While there are few landscapes untouched by the extractivist economics of colonialism—the impetus for the very existence of wildlife sanctuaries and conservation efforts—games such as Wingspan free us to imagine ourselves more fully in a symbiotic relationship with nature.
The games we play can be part of our theological imagination, too. We can move beyond fantasies and game boards where we strive to own boardwalks and the largest settlements, to instead care for the earth and practice interdependence. Willie James Jennings presents whiteness as a “way of being that is detrimental to the world.” What way of being in the world do the games of our childhoods communicate? The process of decolonizing our game shelves is not just a surface-level fix; it can be a deeper spiritual process. Games can be tools of remembrance, history, and cultural survival.

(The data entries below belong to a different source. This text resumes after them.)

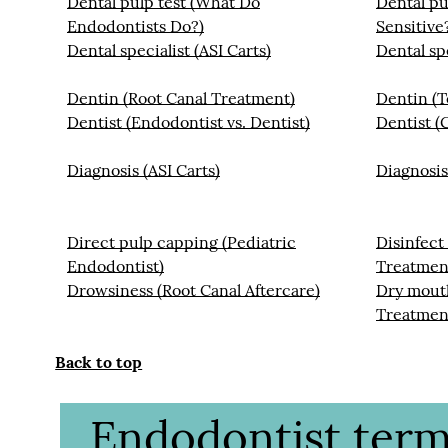
Dental pulp test (What Do
Dental pu
Endodontists Do?)
Sensitive
Dental specialist (ASI Carts)
Dental sp
Dentin (Root Canal Treatment)
Dentin (
Dentist (Endodontist vs. Dentist)
Dentist (
Diagnosis (ASI Carts)
Diagnosis
Direct pulp capping (Pediatric
Disinfect
Endodontist)
Treatmen
Drowsiness (Root Canal Aftercare)
Dry mouth
Treatmen
Back to top
Endodontist termi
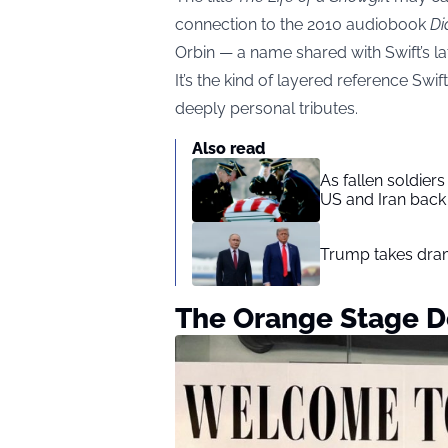
connection to the 2010 audiobook
Di
Orbin — a name shared with Swift’s l
It’s the kind of layered reference Swi
deeply personal tributes.
Also read
As fallen soldier
US and Iran back 
Trump takes drama
The Orange Stage D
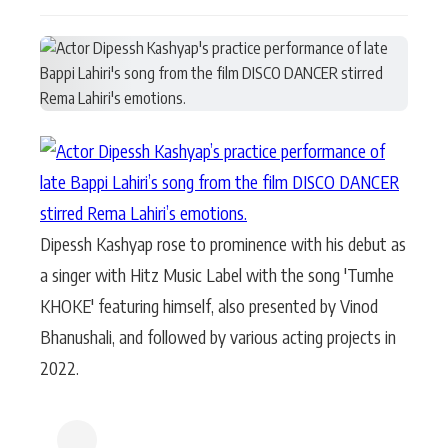
Actor
Hollywood News
PhotoShoot
Bollywood News
Bhojpuri News
Dipessh Kashyap rose to prominence with his debut as
a singer with Hitz Music Label with the song 'Tumhe
KHOKE' featuring himself, also presented by Vinod
Bhanushali, and followed by various acting projects in
2022.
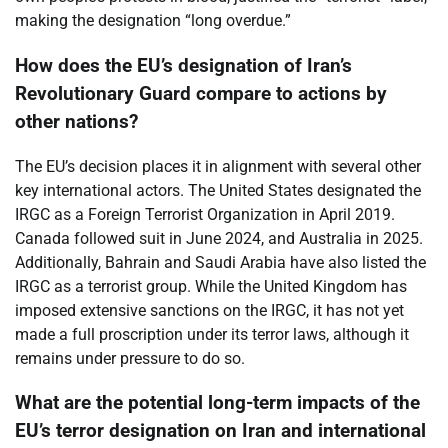
making the designation “long overdue.”
How does the EU’s designation of Iran’s
Revolutionary Guard compare to actions by
other nations?
The EU’s decision places it in alignment with several other
key international actors. The United States designated the
IRGC as a Foreign Terrorist Organization in April 2019.
Canada followed suit in June 2024, and Australia in 2025.
Additionally, Bahrain and Saudi Arabia have also listed the
IRGC as a terrorist group. While the United Kingdom has
imposed extensive sanctions on the IRGC, it has not yet
made a full proscription under its terror laws, although it
remains under pressure to do so.
What are the potential long-term impacts of the
EU’s terror designation on Iran and international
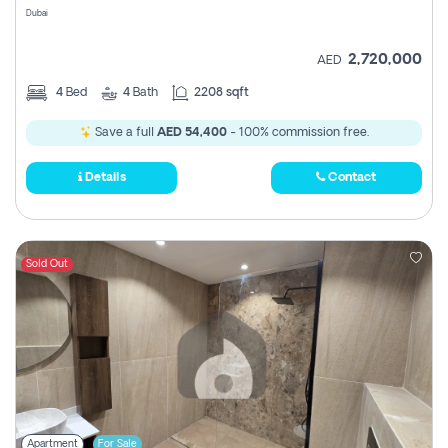
Dubai
2,720,000
AED
4
Bed
4
Bath
2208 sqft
Save a full
AED 54,400
- 100% commission free.
Details
Contact
Sold Out
Apartment
For Sale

They can be tools of protest, prayer, and presence.
Elizabeth LaPensée is an Anishinaabe artist, designer, and writer who uses Indigenous art to create digital/computer games and conceptualize ways of engagement that are outside of settler norms and traditional modes of competition. They draw on Indigenous methodology and encourage collaboration, cooperation, and listening.
In Coyote Quest, players learn and utilize Indigenous science. In award-winning Thunderbird Strike, players control the Thunderbird to protect Turtle Island from tar sands and the great Snake—oil pipelines. (With the creation of this game, LaPensée faced legal trouble in Minnesota for inspiring “ecoterrorism.”) Singuistics: Anishinaabemowin engages players in language learning and preservation through singing.
LaPensée’s work offers examples of intentional gameplay for both critiquing social systems of harm and creating a new future. The historical narratives present in games such as Singuistics: Anishinaabemowin give context and tell stories of Indigenous survival of and resistance to Manifest Destiny, which contrasts with Indigenous erasure upheld by other games. LaPensée’s creations illustrate alternatives to the colonial legacy of “accumulation by dispossession” that is woven in the fabric of the United States and the Americas. Moving toward collaborative gaming “goes against our inner ‘specialness,’” says adrienne maree brown, because we are “socialized to seek achievement alone”—championing our idea, our strategy, our project against all contenders and climbing through organizations until we ultimately, ideally, come out on top: most successful, most published, most recognized.
This is a recipe for loneliness, brown notes. “If we are all trying to win, no one really ever wins.” Maybe this seems too serious when thinking about gameplay—but in life, if only one person wins, what happens to the rest of humanity? What is there to be said about the image of God in those who are the “losers,” the disinherited, the dispossessed?
When we examine how the striving of individualism has failed us time and time again, the way of collaboration beckons. Collaborative gaming stretches our theological imaginations in a way akin to the vision for community recounted in Acts 4:32-35.
Intentional, thoughtful games have the capacity to usher us into the theological imagination of incarnation—the collaboration of our humanity with the divine in order to birth something new in the world: new ways of being, doing community, and occupying the earth. Games are microcosms and can be testing grounds for what works, and what doesn’t.
Maybe that sounds too deep for a Sunday afternoon game of Monopoly, but I think of Jesus’ words: “Whoever is faithful with little will also be faithful with much.”